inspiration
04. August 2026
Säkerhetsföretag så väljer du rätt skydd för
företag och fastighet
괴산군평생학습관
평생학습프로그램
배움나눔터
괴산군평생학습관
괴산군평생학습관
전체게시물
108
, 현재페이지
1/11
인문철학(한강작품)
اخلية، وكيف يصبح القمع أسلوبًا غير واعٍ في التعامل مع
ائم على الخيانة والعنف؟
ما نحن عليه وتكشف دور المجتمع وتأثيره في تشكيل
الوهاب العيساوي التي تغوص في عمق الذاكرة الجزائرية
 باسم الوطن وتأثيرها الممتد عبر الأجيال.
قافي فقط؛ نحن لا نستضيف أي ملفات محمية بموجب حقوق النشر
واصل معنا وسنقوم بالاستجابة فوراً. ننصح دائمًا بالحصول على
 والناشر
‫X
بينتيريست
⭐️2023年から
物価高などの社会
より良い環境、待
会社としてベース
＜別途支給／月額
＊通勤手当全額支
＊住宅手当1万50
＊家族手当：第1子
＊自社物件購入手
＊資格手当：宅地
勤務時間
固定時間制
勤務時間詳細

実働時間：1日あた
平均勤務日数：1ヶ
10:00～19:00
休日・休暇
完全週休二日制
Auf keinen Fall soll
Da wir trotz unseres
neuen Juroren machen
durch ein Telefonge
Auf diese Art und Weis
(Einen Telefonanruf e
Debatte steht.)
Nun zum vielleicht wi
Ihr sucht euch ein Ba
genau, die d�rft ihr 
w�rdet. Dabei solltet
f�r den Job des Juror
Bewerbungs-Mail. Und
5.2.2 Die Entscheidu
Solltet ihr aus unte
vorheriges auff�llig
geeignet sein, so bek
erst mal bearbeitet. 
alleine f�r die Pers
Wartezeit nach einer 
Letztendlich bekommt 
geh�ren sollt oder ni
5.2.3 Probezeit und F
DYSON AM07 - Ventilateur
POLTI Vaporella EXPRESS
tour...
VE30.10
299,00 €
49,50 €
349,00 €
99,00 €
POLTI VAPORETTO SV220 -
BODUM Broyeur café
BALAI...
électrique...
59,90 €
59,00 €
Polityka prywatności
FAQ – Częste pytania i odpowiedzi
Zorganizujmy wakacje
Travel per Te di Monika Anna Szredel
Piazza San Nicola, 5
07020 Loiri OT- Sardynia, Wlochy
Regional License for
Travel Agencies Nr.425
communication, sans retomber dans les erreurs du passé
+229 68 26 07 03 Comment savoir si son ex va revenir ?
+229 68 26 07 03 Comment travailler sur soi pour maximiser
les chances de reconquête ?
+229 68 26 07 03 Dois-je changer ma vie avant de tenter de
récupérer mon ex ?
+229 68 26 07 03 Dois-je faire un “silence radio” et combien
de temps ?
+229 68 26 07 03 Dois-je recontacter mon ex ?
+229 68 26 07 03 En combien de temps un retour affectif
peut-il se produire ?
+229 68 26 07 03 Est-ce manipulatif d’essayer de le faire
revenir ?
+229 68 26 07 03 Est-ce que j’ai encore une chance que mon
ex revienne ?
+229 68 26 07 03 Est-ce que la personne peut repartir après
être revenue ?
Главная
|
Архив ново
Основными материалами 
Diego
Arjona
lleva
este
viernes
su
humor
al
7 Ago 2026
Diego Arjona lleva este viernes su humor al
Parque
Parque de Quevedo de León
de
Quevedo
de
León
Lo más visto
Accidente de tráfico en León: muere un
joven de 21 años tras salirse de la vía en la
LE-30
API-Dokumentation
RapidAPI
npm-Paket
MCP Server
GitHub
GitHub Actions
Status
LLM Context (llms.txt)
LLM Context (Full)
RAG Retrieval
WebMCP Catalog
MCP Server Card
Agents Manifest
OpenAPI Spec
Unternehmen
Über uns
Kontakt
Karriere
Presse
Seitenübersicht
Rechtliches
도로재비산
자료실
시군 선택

· · · · ·

### Exercise
Whenever the word "Travel" appears in a line of the listing, copy out that line.

### Task answer
Travel per Te di Monika Anna Szredel
Travel Agencies Nr.425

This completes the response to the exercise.